あんた、もう3日もこの家に、入り浸っているじゃないか。
1年ぶりくらいに武者修行から帰ってきて、久し振りだからって我慢していたけど、少しは新婚家庭に気を使って、夜くらいは自分の家に帰れ。
すぐ隣なんだからさぁ……」
と、リザンは同情の念にほだされることはなかった。
しかしそれでもフラウヒルデは、
「いや……でも、なんだか子供達から目が離せなくて……」
と、言いながら正面に向き直った。
結局帰る素振りを見せない。
フラウヒルデの視線の先には、生後3~4ヶ月ほどの、男の子と女の子の乳幼児が絨毯の上に転がっていた。
2人ともまだ薄くではあるが、見事な銀髪をしており、瞳の色も紅い。
彼らは最近生まれたばかりの、リザンとルーフの子供達であった。
2人は当然双子なのだが、性別が違う所為か、顔付きは全く同じではなかった。
二卵性の双子だからなのだろう。
女の子は姉で、エデンと名付けられいる。
母親に似にて、どことなく気の強そうな顔立ちである。
弟の方はサデュムと名付けられた。
こちらは父親に似て、明らかに姉よりも女の子らしい繊細な顔立ちをしていた。
身体も姉よりもやや小さく、ちょっと弱々しい。
フラウヒルデは今、この子供達が大のお気に入りであるようだった。
いや、正確には弟のサデュムのあまりの愛らしさに、夢中となっているようであった。
誰かが止めないと、1日中サデュムの様子を観察しているほどに。
今現在もフラウヒルデは、じっくりとサデュムに熱視線を注いでいる。
うつ伏せになってハイハイの練習をしていたサデュムは、彼女の視線に気付いたのか、そちらの方へと視線を向けた。
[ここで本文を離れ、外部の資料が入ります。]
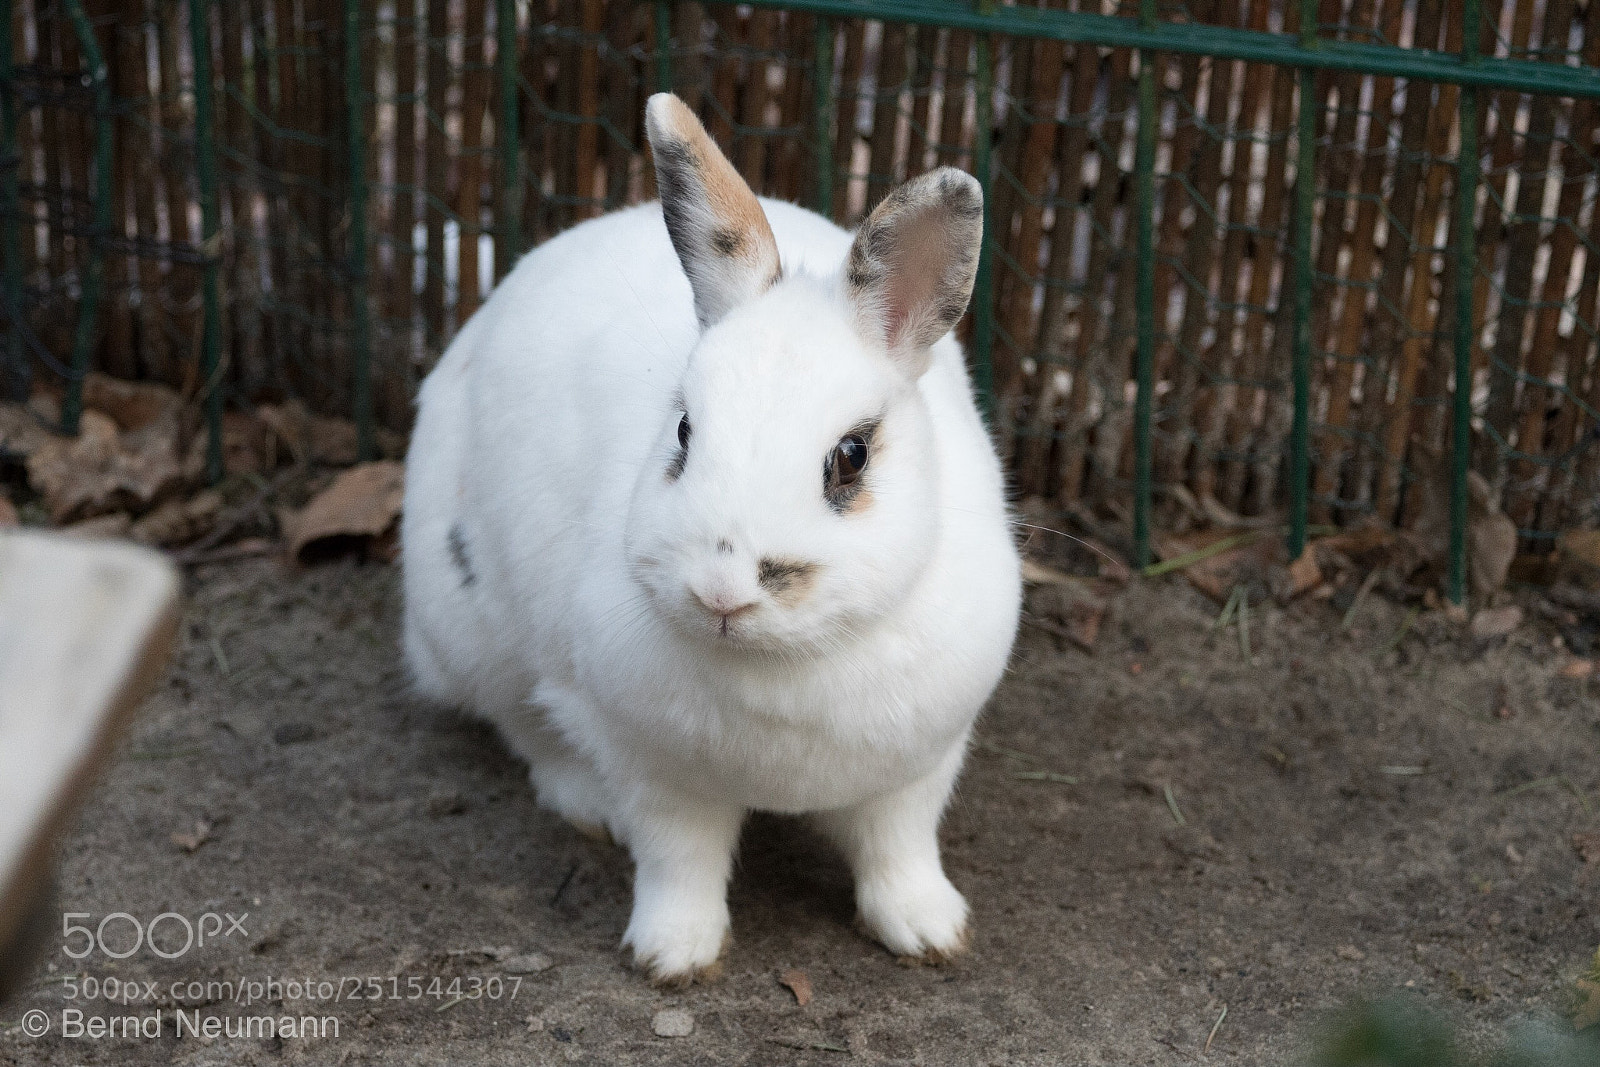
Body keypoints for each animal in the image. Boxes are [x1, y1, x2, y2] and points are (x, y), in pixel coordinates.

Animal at [401, 92, 1021, 985]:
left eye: (852, 455)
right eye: (684, 431)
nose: (723, 590)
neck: (784, 666)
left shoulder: (920, 767)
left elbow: (899, 848)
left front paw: (929, 930)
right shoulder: (655, 769)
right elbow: (678, 860)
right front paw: (672, 954)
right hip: (475, 629)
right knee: (523, 724)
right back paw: (586, 803)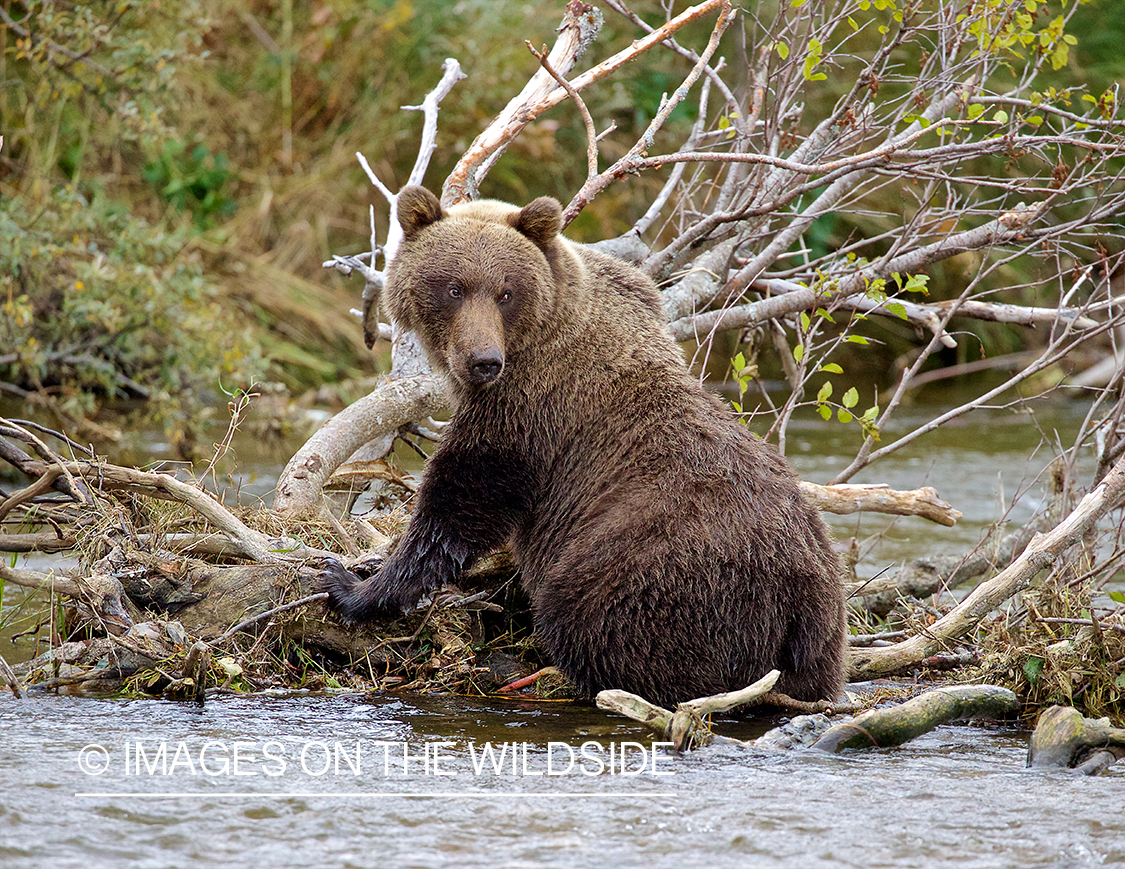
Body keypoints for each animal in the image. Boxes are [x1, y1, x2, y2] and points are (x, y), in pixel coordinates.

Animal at [319, 186, 846, 711]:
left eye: (505, 292)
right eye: (453, 288)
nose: (483, 360)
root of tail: (797, 601)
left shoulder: (532, 405)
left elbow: (468, 495)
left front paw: (352, 585)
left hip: (652, 570)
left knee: (602, 627)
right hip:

相手が母親に似た容姿をしている所為か、サデュムに人見知りをした様子はない。
フラウヒルデとサデュムはじっと視線を絡ませあい、まるで目と目で会話しているかのようだ。
そして、フラウヒルデの何かを気に入ったのか、サデュムは「ニパっ」と、最上級に愛らしい笑顔を浮かべた。
それにつられて、彼女は「へにゃっ」と相好を崩す。
武人の道一筋に生きてきたフラウヒルデも、サデュムの愛らしさには完敗であるようだった。